Welche Alternativen sind sinnvoll?
Die naheliegendste Alternative innerhalb von Samsungs Sortiment ist das normale Galaxy Z Fold8. Es bietet ebenfalls ein faltbares Großformat, richtet sich aber an Nutzer, die nicht unbedingt die maximale Kamera- und Ultra-Ausstattung benötigen. Wenn das größere Display oder die stärkere Kamera des Ultra-Modells nicht entscheidend sind, kann das normale Fold8 die vernünftigere Wahl sein.
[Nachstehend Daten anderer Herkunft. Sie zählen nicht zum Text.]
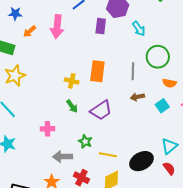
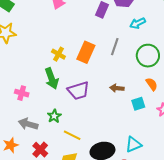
cyan arrow: (139, 29) -> (138, 23), turned 84
gray line: (133, 71) -> (115, 47), moved
orange semicircle: (169, 83) -> (152, 84), turned -152
green arrow: (72, 106) -> (52, 78), size x1.5

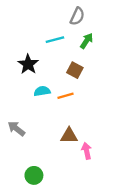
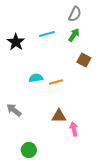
gray semicircle: (77, 16) -> (75, 14), moved
black star: (28, 64) -> (16, 42), moved
brown square: (75, 70) -> (84, 60), moved

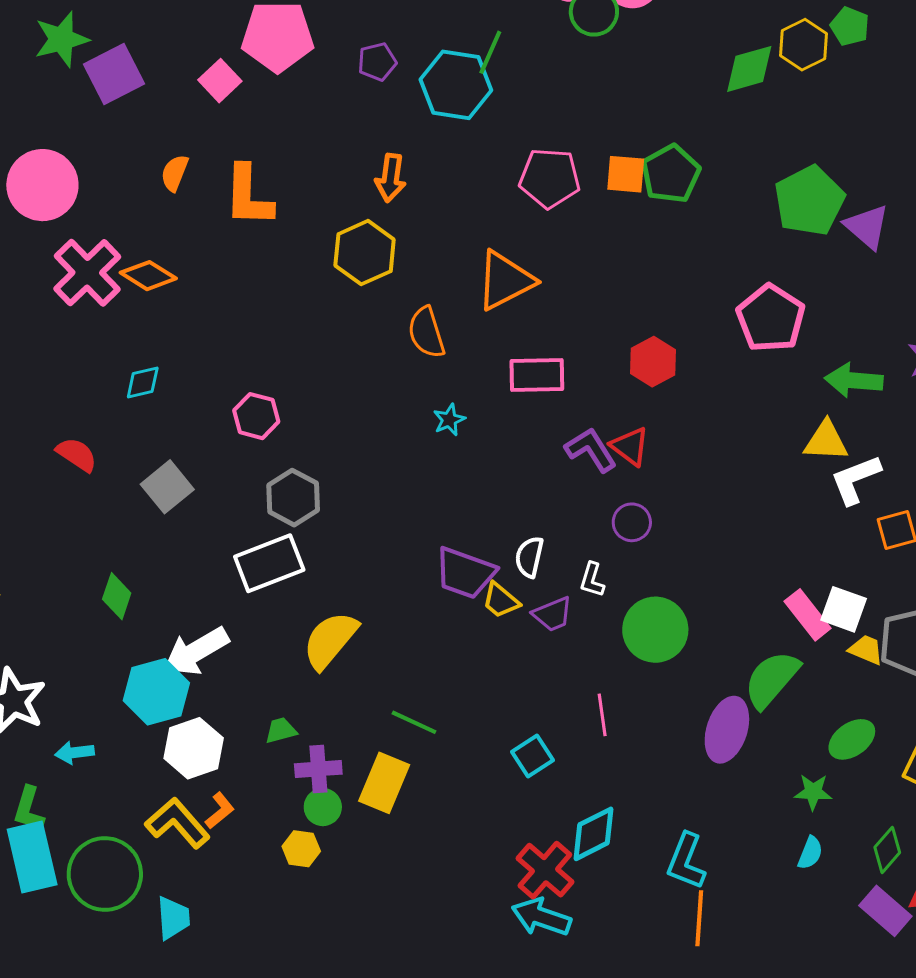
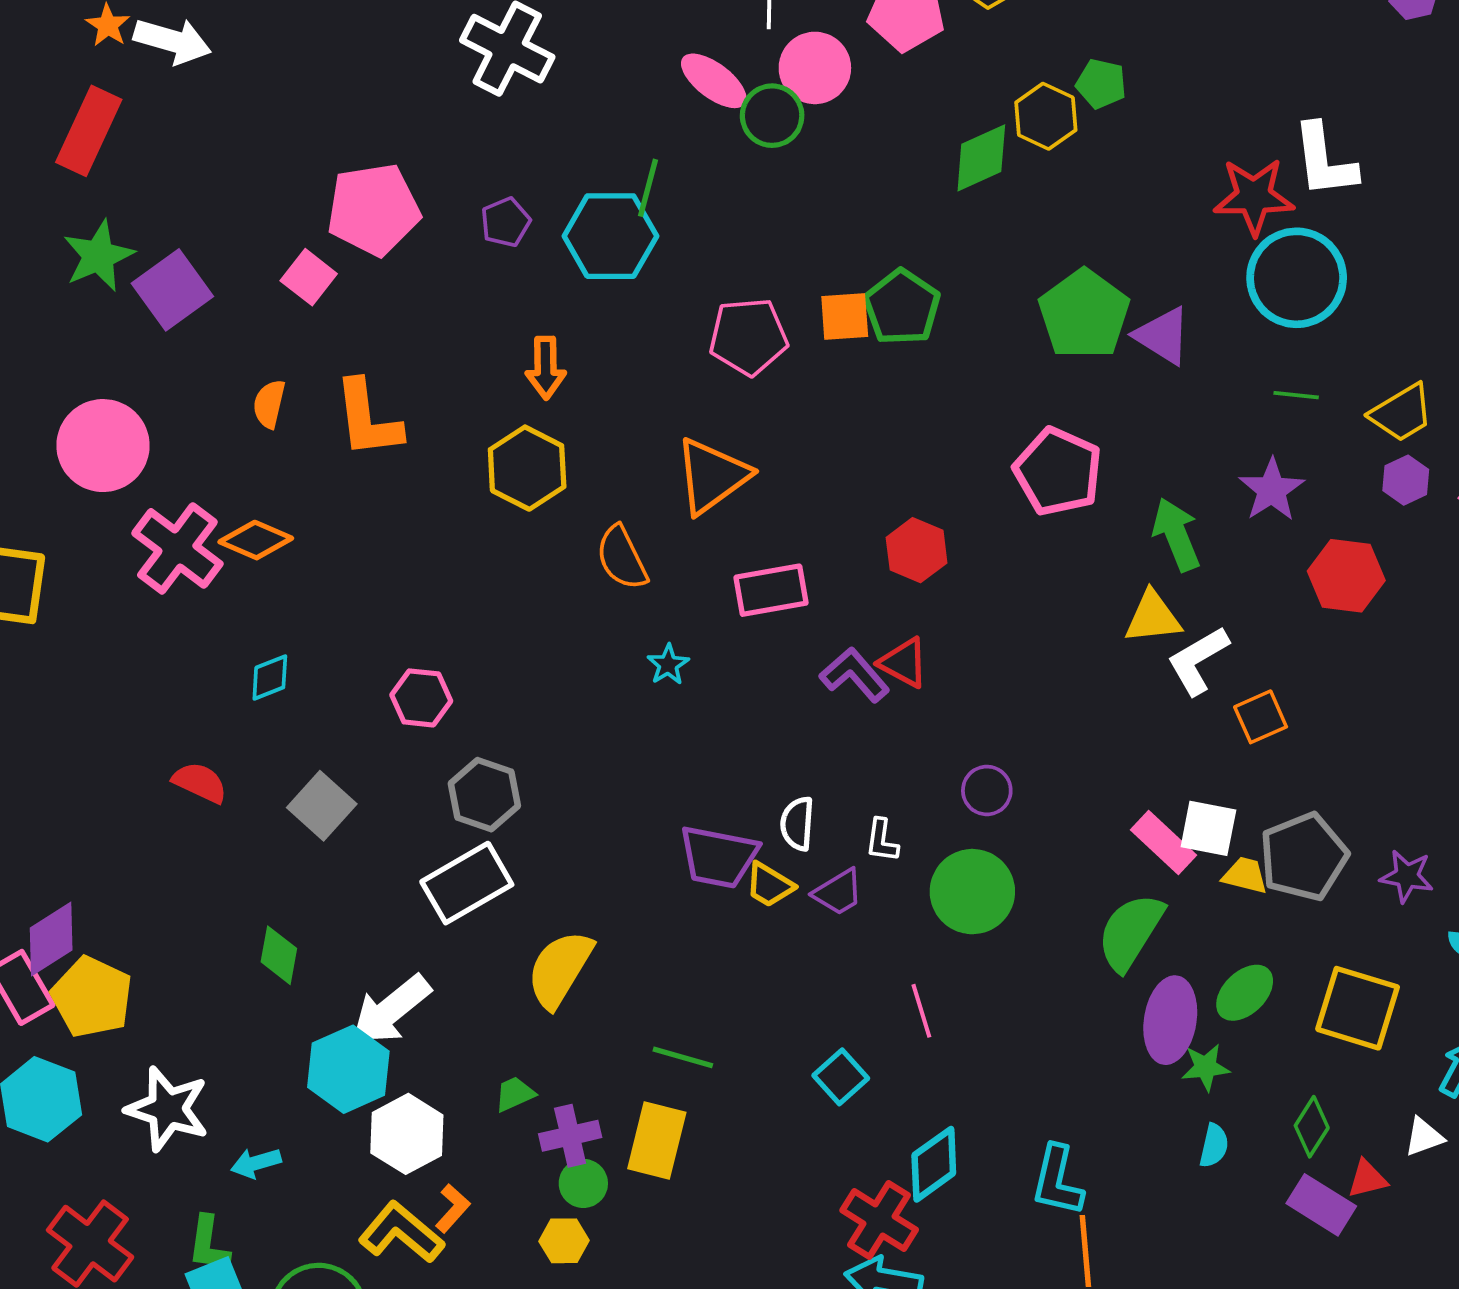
green arrow: (854, 380) -> (1176, 534), turned 72
purple circle: (632, 522) -> (987, 790), moved
purple ellipse: (727, 730) -> (1170, 1020), moved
Eine weitere Alternative ist ein klassisches Ultra-Smartphone wie das Samsung Galaxy S26 Ultra. Es bietet kein faltbares Innendisplay, dürfte dafür aber kompakter, einfacher und je nach Angebot deutlich günstiger sein. Für Kamera, Akkulaufzeit und Alltag ohne Tablet-Anspruch ist ein klassisches Premium-Smartphone oft die pragmatischere Lösung.
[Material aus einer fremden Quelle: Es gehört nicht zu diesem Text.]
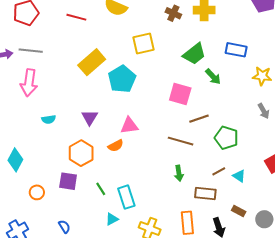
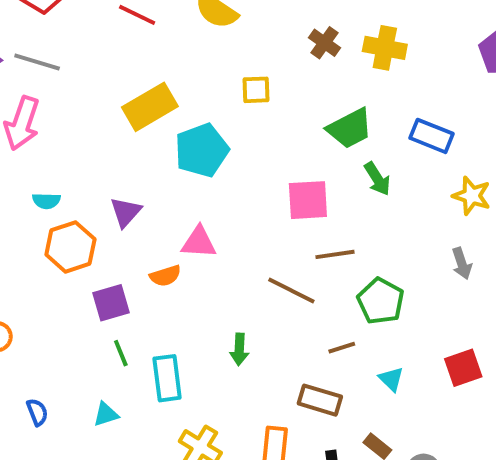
yellow square: (143, 43) -> (256, 90), size x0.7
pink square: (180, 94) -> (308, 200), turned -30
orange hexagon: (81, 153) -> (70, 247), moved
brown line: (219, 171) -> (342, 348), moved
green arrow: (179, 173) -> (239, 349), moved
purple square: (68, 181) -> (111, 303), moved, turned -36
cyan triangle: (112, 219) -> (106, 414), moved

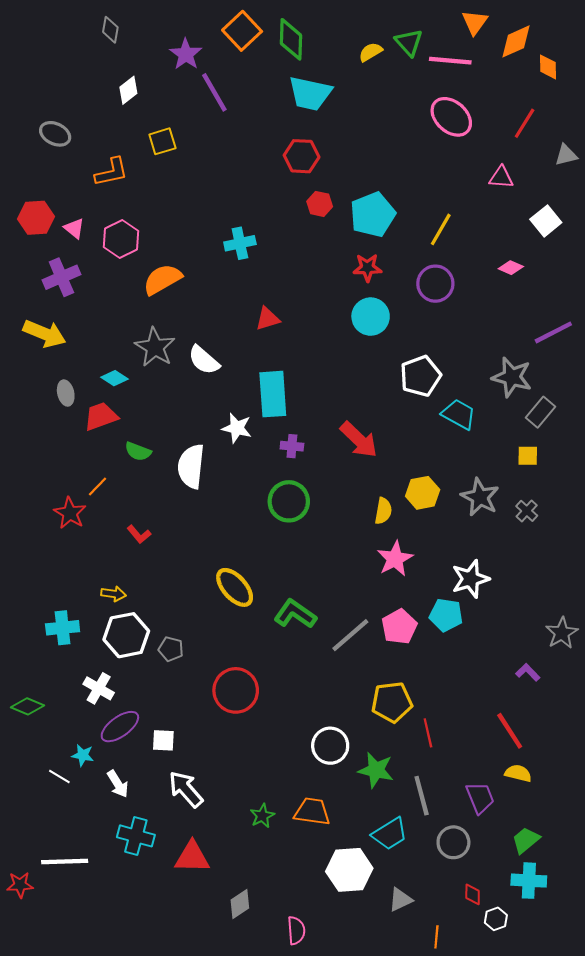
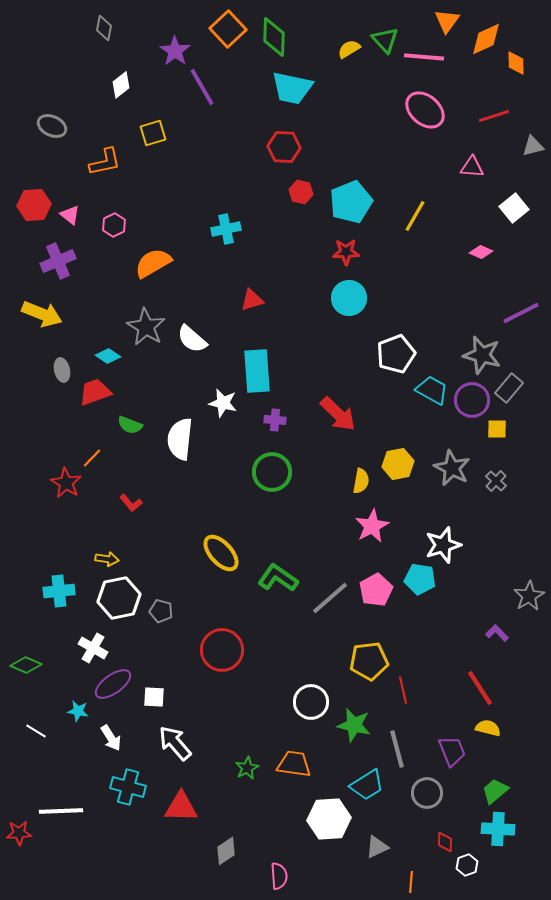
red line: (525, 123) -> (494, 116), turned 40
pink hexagon: (121, 239) -> (114, 225), size x0.7
purple circle: (435, 284) -> (472, 400), moved
white line: (59, 776) -> (36, 731), moved

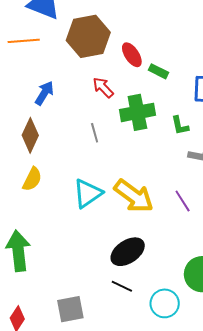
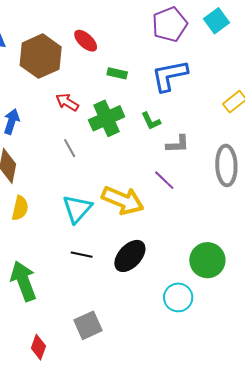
red ellipse: (132, 55) -> (86, 41), moved
purple line: (183, 201) -> (164, 180), moved
black line: (122, 286) -> (82, 255), moved

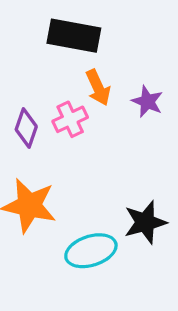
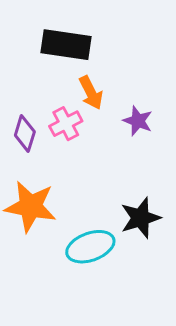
purple star: (147, 101) -> (138, 121), moved

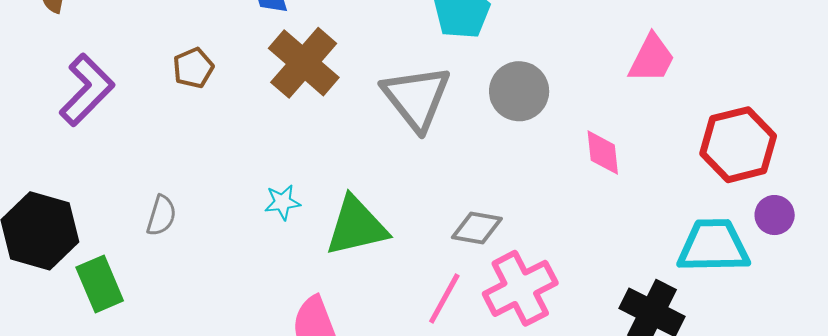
Auch ein normales Smartphone zusammen mit einem separaten Tablet kann sinnvoll sein. Diese Kombination ist weniger elegant, bietet aber häufig ein größeres Display, bessere Reparierbarkeit und mehr Flexibilität bei einem ähnlichen oder niedrigeren Gesamtbudget. Der Nachteil liegt darin, dass zwei Geräte transportiert und geladen werden müssen.
Fazit
Das Samsung Galaxy Z Fold8 Ultra ist ein technisch ambitioniertes Foldable und tatsächlich mehr als ein gewöhnliches Smartphone mit auffälligem Formfaktor. Das 8-Zoll-Display, der größere Akku, die stärkere Kamera und der neue Snapdragon-Prozessor machen es zu einem leistungsfähigen Gerät für Multitasking und mobile Produktivität.
Die entscheidende Einschränkung bleibt der Preis. Mit mindestens 2.199 Euro ist das Galaxy Z Fold8 Ultra kein Modell für spontane Upgrades. Selbst die 512-GB-Version für 2.399 Euro verlangt eine klare Begründung. Der Kauf sollte deshalb nicht allein durch Galaxy AI, die Ultra-Bezeichnung oder eine Vorbestelleraktion ausgelöst werden.
Für Nutzer, die regelmäßig auf dem großen Innendisplay arbeiten, Dokumente bearbeiten, Medien konsumieren oder mehrere Apps parallel verwenden, kann das Gerät eine besondere Kombination aus Smartphone und Tablet liefern. Wer dagegen hauptsächlich klassische Smartphone-Aufgaben erledigt, bekommt mit einem normalen High-End-Gerät wahrscheinlich das bessere Verhältnis aus Preis, Einfachheit und Alltagstauglichkeit.